** Opening Data extracts block **
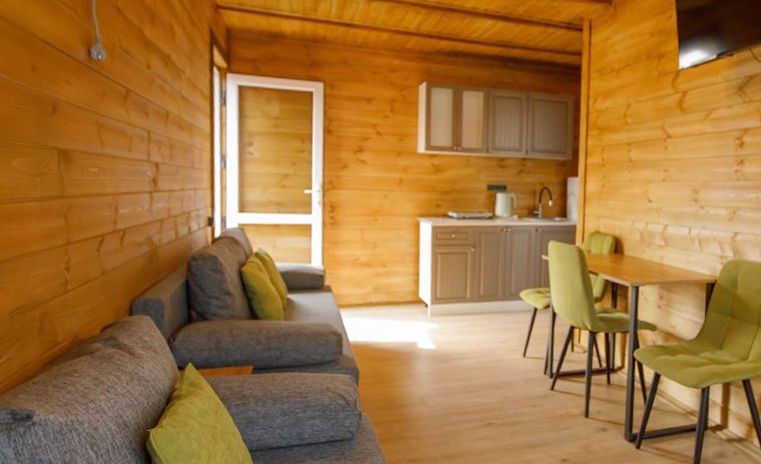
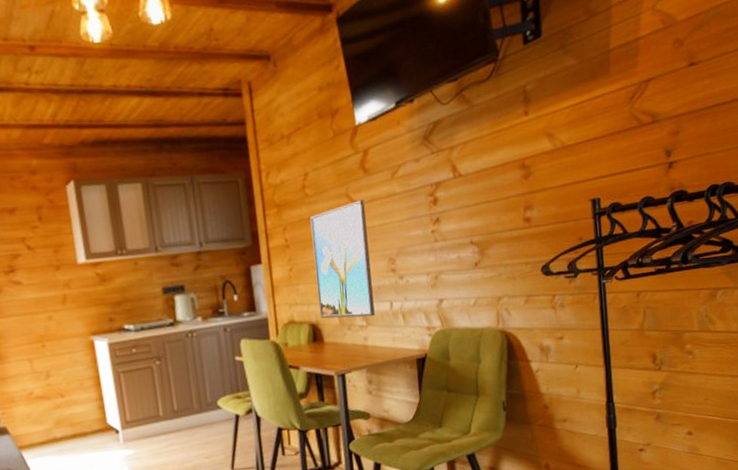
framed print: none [623,134,677,239] -> present [310,200,375,319]

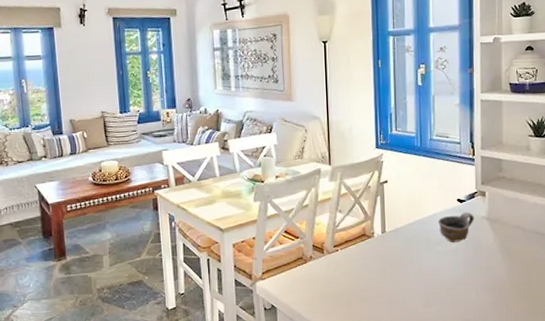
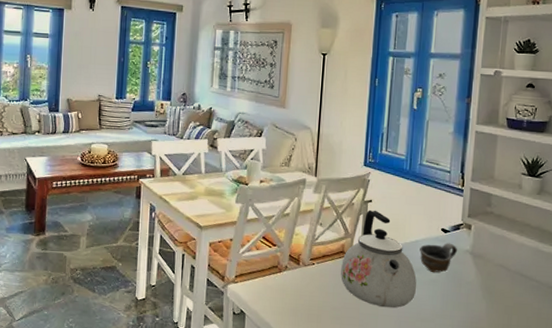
kettle: none [364,190,439,283] -> present [341,209,417,309]

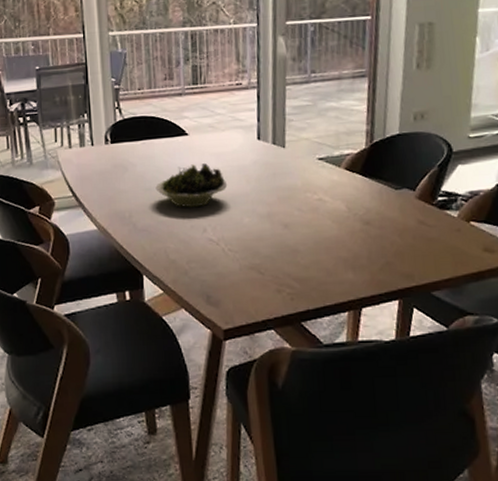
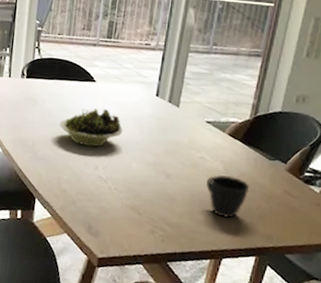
cup: none [330,215,379,262] -> present [206,175,250,218]

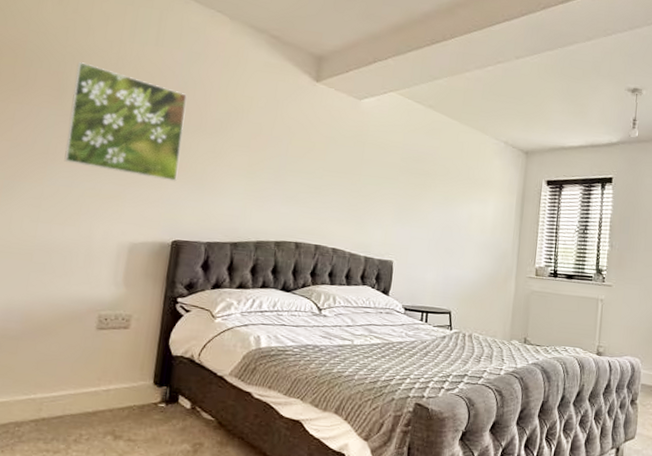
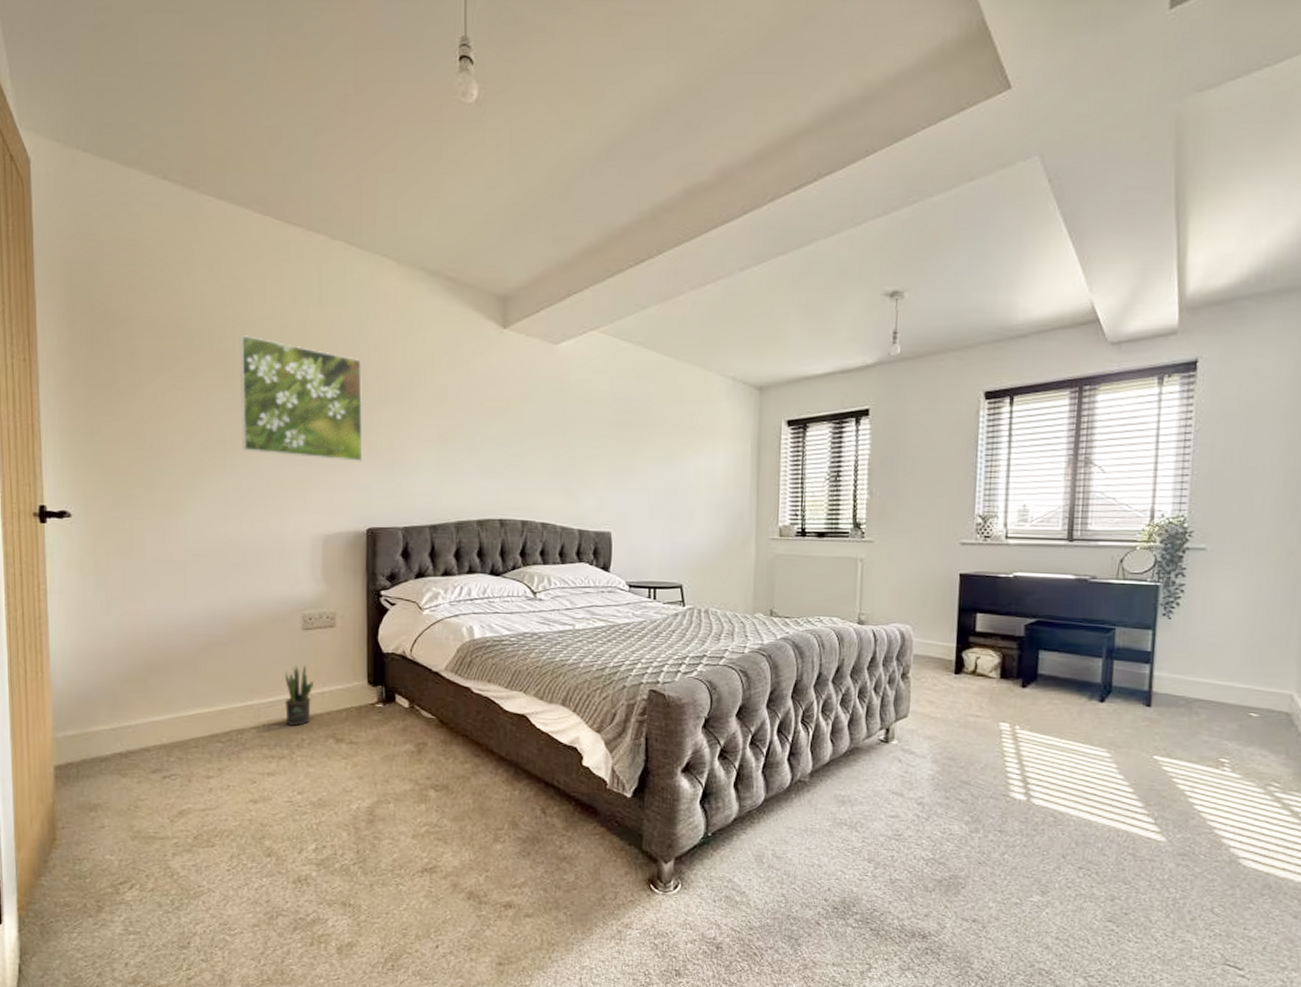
potted plant: none [66,362,100,422] -> present [285,664,314,727]

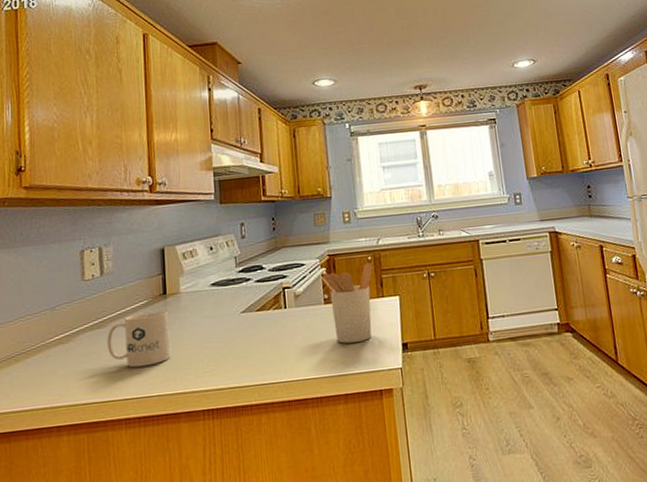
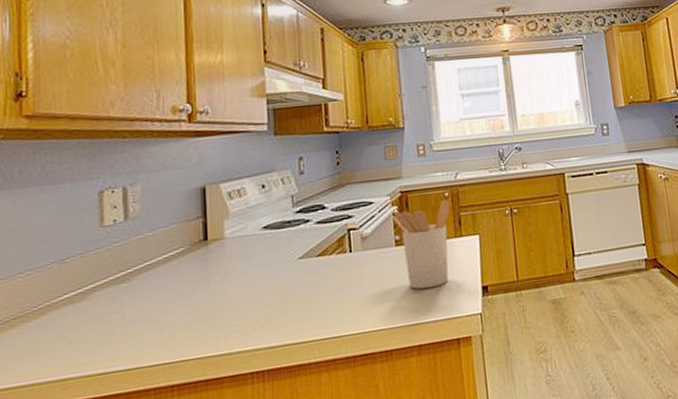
mug: present [107,310,170,368] -> none [132,259,211,328]

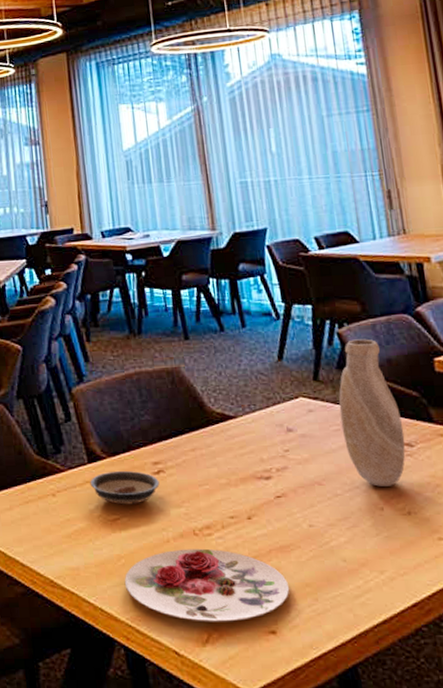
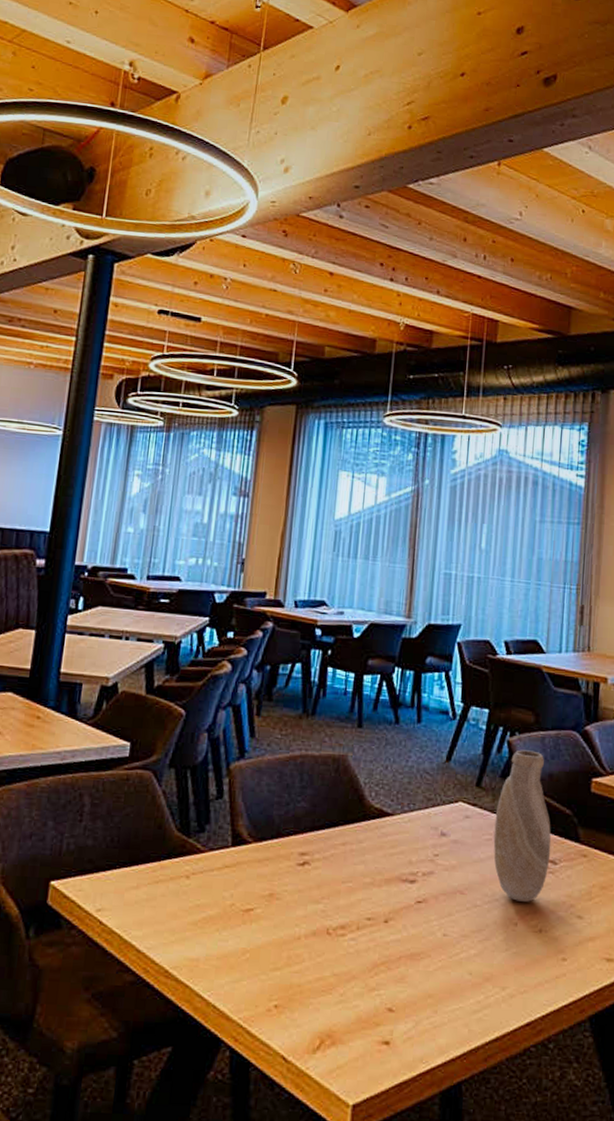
saucer: present [90,470,160,505] -> none [229,857,303,896]
plate: present [124,548,290,622] -> none [244,947,412,1029]

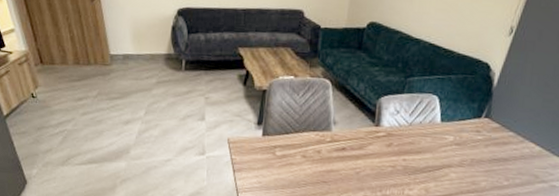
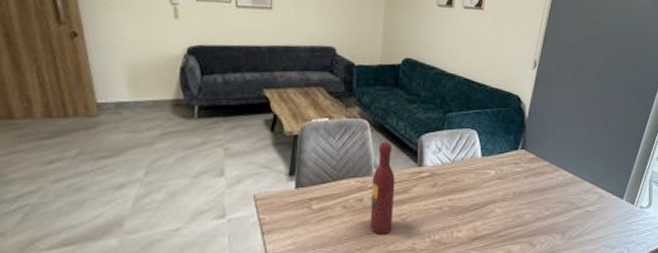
wine bottle: none [326,101,352,184] -> present [370,142,395,234]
** Closing Data extracts block **
Lines from the one containing "potted plant: none" through the end of the listing, both included, are to be restated exactly, and pictures are to be left out.

potted plant: none [66,362,100,422] -> present [285,664,314,727]

mug: present [107,310,170,368] -> none [132,259,211,328]

saucer: present [90,470,160,505] -> none [229,857,303,896]
plate: present [124,548,290,622] -> none [244,947,412,1029]

wine bottle: none [326,101,352,184] -> present [370,142,395,234]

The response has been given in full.